Attacking Isil in Syria helps in the Coalition's collective responsibility to defend Iraq but the threat now "goes far beyond Iraq and Syria".
"It is clear that Isil's campaign against the UK and our allies has reached the level of an 'armed attack' such that force may lawfully be used in selfdefence to prevent further atrocities being committed by Isil."
There is a "significant threat to the stability of the region" and Isil offshoots are spreading the conflict, the dossier warns. Jordan is at risk from the terror group both in southern Syria and western Iraq and the UK is working with the kingdom to "ensure its resilience" against the terrorists.
While the threat faced is "urgent", the dossier warns "there will be no end to the chaos in which Isil thrives and which fuels migration, for as long as the conflict in Syria endures".
It stresses that military action is only one element of "what is needed to defeat this appalling terrorist death cult" and that the "full answer" lays in the delivery of a new Syrian government that is "genuinely representative of all the country's people".
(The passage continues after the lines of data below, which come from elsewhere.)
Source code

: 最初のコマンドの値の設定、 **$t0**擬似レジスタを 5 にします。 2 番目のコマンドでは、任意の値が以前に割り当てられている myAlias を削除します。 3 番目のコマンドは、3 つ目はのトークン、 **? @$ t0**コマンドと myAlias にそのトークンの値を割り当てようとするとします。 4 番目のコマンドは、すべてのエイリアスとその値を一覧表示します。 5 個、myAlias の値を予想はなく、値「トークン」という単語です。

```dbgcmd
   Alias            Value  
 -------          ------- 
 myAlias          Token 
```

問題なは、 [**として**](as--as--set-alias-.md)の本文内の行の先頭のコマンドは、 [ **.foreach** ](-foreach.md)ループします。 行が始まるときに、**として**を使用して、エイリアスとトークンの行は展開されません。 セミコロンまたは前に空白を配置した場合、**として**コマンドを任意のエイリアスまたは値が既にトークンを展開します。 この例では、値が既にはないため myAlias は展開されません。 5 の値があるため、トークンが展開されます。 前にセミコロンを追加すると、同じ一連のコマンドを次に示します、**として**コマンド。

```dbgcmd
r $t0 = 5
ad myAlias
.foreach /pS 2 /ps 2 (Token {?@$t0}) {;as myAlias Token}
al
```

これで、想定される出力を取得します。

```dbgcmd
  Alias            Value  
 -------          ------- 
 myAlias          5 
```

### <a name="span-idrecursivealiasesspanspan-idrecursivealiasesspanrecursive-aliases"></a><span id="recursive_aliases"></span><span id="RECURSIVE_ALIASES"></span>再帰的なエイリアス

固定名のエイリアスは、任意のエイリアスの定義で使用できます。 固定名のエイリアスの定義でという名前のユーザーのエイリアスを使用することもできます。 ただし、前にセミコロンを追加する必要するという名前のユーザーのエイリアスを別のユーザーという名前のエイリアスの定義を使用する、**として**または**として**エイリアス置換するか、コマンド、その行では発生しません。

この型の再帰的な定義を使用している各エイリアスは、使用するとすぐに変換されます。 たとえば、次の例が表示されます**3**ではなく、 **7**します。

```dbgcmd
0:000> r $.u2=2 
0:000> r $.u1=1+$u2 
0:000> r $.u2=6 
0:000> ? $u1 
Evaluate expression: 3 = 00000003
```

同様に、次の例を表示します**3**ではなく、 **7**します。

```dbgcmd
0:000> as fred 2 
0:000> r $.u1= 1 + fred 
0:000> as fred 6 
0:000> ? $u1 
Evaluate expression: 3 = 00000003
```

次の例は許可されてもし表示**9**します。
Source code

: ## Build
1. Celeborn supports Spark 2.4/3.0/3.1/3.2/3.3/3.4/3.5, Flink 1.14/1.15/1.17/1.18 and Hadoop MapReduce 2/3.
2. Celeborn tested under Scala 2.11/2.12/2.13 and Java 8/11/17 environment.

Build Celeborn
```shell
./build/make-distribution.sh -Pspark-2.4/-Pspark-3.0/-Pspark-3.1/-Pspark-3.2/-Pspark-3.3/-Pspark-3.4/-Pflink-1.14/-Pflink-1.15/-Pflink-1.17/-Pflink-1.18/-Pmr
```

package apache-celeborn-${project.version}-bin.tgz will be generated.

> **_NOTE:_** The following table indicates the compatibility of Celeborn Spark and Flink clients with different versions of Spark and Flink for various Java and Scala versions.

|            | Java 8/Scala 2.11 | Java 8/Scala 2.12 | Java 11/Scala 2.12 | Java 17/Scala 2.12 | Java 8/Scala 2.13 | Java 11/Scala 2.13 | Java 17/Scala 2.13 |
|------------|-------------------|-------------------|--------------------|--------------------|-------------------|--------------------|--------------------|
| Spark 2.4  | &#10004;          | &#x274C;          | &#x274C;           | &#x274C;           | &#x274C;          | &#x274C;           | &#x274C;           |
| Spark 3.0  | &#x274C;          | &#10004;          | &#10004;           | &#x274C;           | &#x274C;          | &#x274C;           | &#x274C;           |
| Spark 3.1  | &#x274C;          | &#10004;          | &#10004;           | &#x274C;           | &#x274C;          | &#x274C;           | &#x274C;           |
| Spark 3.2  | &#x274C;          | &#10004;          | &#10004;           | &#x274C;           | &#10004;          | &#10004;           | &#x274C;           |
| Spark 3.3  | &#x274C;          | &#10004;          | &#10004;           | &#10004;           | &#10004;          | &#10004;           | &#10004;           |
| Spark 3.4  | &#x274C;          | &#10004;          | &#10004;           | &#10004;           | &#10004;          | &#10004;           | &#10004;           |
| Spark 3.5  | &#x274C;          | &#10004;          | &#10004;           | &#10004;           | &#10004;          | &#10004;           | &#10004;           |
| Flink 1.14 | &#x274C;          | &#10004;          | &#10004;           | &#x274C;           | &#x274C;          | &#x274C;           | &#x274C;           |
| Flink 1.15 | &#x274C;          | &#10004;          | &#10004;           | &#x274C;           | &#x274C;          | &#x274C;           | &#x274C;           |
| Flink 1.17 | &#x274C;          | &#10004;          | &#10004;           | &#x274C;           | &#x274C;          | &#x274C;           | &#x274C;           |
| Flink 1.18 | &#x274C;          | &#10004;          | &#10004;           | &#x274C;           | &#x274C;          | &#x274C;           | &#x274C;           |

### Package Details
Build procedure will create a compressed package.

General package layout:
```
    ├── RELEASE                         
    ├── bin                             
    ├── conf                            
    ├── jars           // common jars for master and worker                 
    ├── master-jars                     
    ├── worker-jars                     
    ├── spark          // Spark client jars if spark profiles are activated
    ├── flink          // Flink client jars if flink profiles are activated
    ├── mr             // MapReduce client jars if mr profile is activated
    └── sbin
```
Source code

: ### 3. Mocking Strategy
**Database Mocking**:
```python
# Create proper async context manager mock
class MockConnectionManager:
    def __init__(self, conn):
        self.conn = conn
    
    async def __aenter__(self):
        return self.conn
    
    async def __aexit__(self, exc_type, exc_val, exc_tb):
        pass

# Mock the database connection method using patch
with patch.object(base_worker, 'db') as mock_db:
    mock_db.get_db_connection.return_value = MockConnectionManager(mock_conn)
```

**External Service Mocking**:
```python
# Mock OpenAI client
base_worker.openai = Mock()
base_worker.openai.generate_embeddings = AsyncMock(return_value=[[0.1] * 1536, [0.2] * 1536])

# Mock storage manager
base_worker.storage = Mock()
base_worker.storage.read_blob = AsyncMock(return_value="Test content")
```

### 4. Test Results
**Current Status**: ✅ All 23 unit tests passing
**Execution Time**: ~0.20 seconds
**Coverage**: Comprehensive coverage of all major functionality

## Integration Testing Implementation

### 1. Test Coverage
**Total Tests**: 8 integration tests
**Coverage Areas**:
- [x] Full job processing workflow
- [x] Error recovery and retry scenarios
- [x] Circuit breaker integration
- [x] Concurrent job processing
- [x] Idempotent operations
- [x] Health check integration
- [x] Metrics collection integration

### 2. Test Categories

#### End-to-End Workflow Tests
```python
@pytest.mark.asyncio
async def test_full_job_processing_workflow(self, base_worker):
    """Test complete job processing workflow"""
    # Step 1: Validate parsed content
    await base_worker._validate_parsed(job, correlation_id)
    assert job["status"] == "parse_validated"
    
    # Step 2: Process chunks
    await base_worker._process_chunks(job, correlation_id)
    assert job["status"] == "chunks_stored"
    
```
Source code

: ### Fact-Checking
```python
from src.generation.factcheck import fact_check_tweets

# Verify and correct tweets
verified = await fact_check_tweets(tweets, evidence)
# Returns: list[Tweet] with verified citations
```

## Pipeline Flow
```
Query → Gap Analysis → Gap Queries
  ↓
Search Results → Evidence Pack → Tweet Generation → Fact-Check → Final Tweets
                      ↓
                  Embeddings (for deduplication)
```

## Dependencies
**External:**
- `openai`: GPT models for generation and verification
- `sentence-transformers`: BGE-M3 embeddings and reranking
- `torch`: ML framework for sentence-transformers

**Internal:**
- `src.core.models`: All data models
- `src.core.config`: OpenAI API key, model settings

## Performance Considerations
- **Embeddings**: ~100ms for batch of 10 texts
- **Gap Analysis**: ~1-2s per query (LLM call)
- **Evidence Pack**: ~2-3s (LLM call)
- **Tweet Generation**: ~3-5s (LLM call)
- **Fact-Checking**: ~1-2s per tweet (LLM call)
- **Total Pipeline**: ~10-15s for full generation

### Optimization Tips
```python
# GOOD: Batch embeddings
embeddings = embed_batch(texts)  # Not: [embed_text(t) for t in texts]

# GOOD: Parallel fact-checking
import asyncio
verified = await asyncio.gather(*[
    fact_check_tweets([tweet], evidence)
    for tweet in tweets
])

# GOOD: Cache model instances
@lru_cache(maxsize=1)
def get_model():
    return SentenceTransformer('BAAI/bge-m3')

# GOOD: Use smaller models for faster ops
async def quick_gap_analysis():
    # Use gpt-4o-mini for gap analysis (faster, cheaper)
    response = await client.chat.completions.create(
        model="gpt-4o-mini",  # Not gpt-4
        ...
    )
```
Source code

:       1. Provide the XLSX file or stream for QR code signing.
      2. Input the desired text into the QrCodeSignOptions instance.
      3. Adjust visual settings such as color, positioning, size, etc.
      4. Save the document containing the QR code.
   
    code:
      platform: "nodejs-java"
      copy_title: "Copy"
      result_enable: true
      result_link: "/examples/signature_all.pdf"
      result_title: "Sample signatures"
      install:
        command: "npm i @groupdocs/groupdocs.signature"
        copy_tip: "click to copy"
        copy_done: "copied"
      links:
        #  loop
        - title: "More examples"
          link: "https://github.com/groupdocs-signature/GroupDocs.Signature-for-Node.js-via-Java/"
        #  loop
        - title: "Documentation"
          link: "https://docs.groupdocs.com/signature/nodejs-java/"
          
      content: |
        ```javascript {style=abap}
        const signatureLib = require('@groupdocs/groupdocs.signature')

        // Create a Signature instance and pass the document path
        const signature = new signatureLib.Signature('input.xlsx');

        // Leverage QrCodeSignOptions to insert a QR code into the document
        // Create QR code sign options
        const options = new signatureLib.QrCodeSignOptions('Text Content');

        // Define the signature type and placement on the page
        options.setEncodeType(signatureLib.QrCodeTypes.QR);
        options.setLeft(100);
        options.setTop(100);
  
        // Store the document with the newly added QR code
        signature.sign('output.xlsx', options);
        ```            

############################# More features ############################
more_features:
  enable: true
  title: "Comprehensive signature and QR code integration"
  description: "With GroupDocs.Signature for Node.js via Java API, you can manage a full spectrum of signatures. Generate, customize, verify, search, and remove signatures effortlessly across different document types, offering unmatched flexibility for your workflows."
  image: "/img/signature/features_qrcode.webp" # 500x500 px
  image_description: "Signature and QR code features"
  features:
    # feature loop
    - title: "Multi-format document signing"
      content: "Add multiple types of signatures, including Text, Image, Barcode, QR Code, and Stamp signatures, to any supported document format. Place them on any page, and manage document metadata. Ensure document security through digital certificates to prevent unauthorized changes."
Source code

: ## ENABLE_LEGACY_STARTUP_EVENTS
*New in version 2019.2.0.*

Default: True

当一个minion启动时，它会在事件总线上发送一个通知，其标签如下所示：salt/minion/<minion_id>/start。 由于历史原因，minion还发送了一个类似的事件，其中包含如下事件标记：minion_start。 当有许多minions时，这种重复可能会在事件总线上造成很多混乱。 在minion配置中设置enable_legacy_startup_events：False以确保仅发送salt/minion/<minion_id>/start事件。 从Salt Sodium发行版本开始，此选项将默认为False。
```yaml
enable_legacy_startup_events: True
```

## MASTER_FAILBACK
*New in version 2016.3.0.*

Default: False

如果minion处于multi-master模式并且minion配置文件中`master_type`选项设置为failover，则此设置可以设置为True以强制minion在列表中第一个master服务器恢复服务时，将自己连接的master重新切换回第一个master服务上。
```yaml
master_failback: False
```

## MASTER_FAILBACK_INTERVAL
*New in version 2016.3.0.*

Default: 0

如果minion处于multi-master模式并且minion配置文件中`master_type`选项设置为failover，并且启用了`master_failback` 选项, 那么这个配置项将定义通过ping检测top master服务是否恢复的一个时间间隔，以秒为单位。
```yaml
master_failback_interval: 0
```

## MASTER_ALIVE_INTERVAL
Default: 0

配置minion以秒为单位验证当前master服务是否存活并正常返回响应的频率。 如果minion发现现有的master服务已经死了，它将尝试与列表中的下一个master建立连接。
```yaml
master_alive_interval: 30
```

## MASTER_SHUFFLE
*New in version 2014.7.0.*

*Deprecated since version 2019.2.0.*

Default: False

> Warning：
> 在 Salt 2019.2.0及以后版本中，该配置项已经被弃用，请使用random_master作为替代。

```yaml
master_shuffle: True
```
It says a political solution is "finally a realistic prospect" and that Britain would use its "full diplomatic weight" to "press for the ceasefire between the regime and opposition forces proposed at the recent Vienna peace talks".
The strategy will be backed up by Britain's "biggest ever" response to a
humanitarian crisis to "alleviate the immediate suffering" of the Syrian people. Some pounds 1.1 billion has been donated, the largest from any European nation, and Britain has provided almost 20?million food rations and 2.5?million medical consultations. More than 251,000 children have been given access to education in Syria and neighbouring countries and 20,000 refugees will be resettled in the UK.
War could last 'many years'
However, Mr Cameron cautioned that even with air strikes it would still take "many years" to restore stability in Syria and that a post-conflict strategy was crucial. "We know that peace is a process, not an event, and I am clear that it can't be achieved through a military assault on Isil alone," he said.
"There is a credible military strategy to defeat Isil in Syria, as well as in Iraq. We should not expect this to happen quickly. It will require patience and persistence. But it is achievable." The dossier reads: "Rebuilding Syria as Isil is pushed back and after the broader conflict comes to an end will be a much more significant challenge requiring a properly resourced and coordinated response from the international community and Syria's neighbours.
"It will require a sustained and coordinated investment from the international community over many years."
Lessons from the past
Post-conflict planning is also crucial if the UK and its allies are to learn the lessons of Iraq and Afghanistan, the paper warns. "Preserving the institutions of the Syrian state through transition will be vital: the de-Baathification after the Iraq war (where Saddam Hussein's entire regime was dismantled) was a significant mistake, which we must avoid repeating."